Mais il faut examiner ici pourquoi le coup d’œil est blessé si, de deux fenêtres placées l’une à côté de l’autre, l’une est plus grande ou plus petite lorsqu’elles pouvaient être d’égales dimensions ; pourquoi, quand elles sont superposées, l’inégalité nous choque moins, la différence fût-elle de moitié ; pourquoi nous sommes moins préoccupés de cette inégalité, quand il n’y en a que deux ; tandis que si elles sont trois le coup d’œil demande, au contraire, ou qu’elles soient d’égales dimensions, ou bien, si elles sont inégales, que la plus grande dépasse d’autant la moyenne que celle-ci dépasse la plus petite ? Ainsi une sorte d’instinct nous révèle ce que demande la nature. Remarquons-le encore : ce qui nous a tant soit peu déplu lorsque nous l’avons envisagé séparément, devient quelquefois intolérable lorsque nous le rapprochons d’une œuvre meilleure. Ainsi l’art vulgaire n’est que le souvenir d’essais couronnés de succès joint à l’habitude du travail et à la souplesse des organes. Tu pourras, sans cette disposition physique, juger les œuvres, ce qui vaut beaucoup mieux ; tu ne pourras les exécuter toi-même.
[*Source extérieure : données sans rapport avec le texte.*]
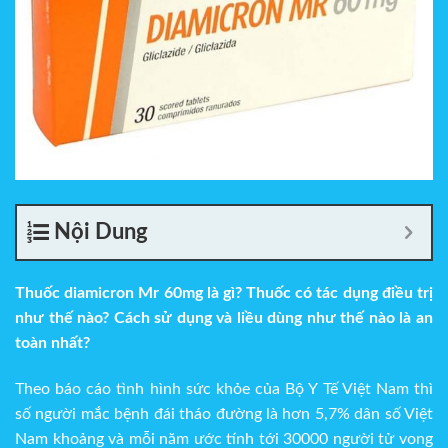
Nội Dung
Thuốc diamicron Mr 60mg là gì? Thuốc có tác dụng điều trị
như thế nào? Cách sử dụng và liều dùng như thế nào là an
toàn nhất?
Theo báo cáo tình hình sức khỏe của Bộ Y Tế Việt Nam thì
số người mắc bệnh đái tháo đường là hơn 5,7% dân số Việt
Nam khoảng và mỗi năm ước tính tới 30000 người tử vong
55. Nous aimons donc, dans tous les arts, l’harmonie qui seule assure à chaque œuvre beauté et intégrité ; l’harmonie à son tour cherche l’égalité et l’unité, soit dans la ressemblance des parties égales, soit dans la proportion des parties inégales. Mais qui pourra montrer dans les corps l’égalité ou la ressemblance absolue ? qui osera affirmer, après y avoir bien réfléchi, que chaque corps est véritablement un ? Tous ne changent-ils pas, soit d’espèce, soit de lieu ? Tous ne se composent-ils pas de parties dont chacune occupe sa place, et ces corps ne sont-ils pas ainsi comme divisés par l’espace ? D’ailleurs, l’égalité et la ressemblance véritable, l’unité première et absolue ne sont accessibles ni à notre œil, ni à aucun autre sens elles ne tombent que sous le regard de l’esprit. Et comment voudrait-on voir rechercher dans les corps cette égalité telle quelle ; comment prouverait-on qu’elle diffère beaucoup de l’égalité parfaite, si celle-ci n’était connue de notre intelligence ? Et pourtant comment appeler parfaite, celle qui n’a point été faite?

56. Et si toutes les beautés sensibles, produites

  1. Liv. II du Libre Arbitre, c. 3 et suiv.